Most of the lather comes from Charley’s storyline, which, with its shades of Real Housewives, lends itself to camp. When Charley finds out that Davis has been less than truthful with her, she doesn’t slap him in the privacy of their mansion in the hills, calling him names before a knockout view of L.A. Instead, she takes it to the basketball court, midgame, making a scene so spectacular, it’s a wonder it hasn’t happened on a reality show: May Charley be an inspiration. Once in Louisiana, Charley goes to meet up with a friend of her father’s, who has been holding onto a tractor part for him. She expects an old man but instead finds Remy (Dondré Whitfield), a good-hearted hunk in a cowboy hat, a future love interest telegraphed so hard, you can hear the script go, “These two will have sex imminently. Stop. It will be hot. Stop.”

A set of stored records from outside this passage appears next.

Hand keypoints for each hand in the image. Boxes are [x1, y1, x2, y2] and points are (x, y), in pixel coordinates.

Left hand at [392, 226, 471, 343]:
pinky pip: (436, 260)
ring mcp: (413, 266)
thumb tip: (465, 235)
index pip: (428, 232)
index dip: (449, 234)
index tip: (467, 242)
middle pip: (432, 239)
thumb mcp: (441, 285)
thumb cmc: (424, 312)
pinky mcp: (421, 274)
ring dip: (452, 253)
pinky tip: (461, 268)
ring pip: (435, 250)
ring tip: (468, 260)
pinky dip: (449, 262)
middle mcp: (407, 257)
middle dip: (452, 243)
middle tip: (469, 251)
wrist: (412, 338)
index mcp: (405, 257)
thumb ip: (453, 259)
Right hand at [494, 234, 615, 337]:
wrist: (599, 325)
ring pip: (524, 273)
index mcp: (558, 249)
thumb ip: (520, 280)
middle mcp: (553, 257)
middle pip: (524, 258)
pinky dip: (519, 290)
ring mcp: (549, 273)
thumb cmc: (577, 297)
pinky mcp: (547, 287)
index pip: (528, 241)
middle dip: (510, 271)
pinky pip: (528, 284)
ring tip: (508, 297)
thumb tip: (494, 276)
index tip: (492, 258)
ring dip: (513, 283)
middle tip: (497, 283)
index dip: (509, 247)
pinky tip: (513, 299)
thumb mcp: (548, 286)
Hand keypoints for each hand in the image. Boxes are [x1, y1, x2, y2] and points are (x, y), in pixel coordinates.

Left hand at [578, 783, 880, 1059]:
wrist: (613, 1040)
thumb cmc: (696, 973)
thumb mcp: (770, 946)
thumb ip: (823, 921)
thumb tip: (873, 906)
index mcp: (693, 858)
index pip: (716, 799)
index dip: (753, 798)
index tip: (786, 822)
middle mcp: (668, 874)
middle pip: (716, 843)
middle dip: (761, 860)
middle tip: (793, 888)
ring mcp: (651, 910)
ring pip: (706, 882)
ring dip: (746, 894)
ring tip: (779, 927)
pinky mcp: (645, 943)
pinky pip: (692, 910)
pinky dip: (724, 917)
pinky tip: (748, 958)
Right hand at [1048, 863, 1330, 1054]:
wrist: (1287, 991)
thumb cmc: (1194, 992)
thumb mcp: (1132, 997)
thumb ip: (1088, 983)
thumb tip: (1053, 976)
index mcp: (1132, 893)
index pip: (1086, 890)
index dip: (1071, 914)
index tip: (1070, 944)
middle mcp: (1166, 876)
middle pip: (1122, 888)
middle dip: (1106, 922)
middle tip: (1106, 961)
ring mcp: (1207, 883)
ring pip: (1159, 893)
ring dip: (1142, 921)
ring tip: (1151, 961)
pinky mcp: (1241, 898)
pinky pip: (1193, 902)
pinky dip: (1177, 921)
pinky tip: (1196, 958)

Moments like these aren’t slips in tone but treats for the audience. The theme song’s lyrics include, “Dreams never die/ take flight/ as the world turns,” which is to say: A long-running soap opera is name-checked at the outset of each episode. Queen Sugar takes on plenty of heavy and heady issues. But the very first scene in the show is a romantic swoon between Nova and her hunky, beefy, white boyfriend (Greg Vaughan, like Whitfield, a former soap actor), whose haircut and chest hair are both very on trend. Queen Sugar is confident enough in itself and its audience that it offers up dreamy actors and hot pairings with no anxiety that this will somehow undercut its more serious aspirations. It is an extremely alluring combination.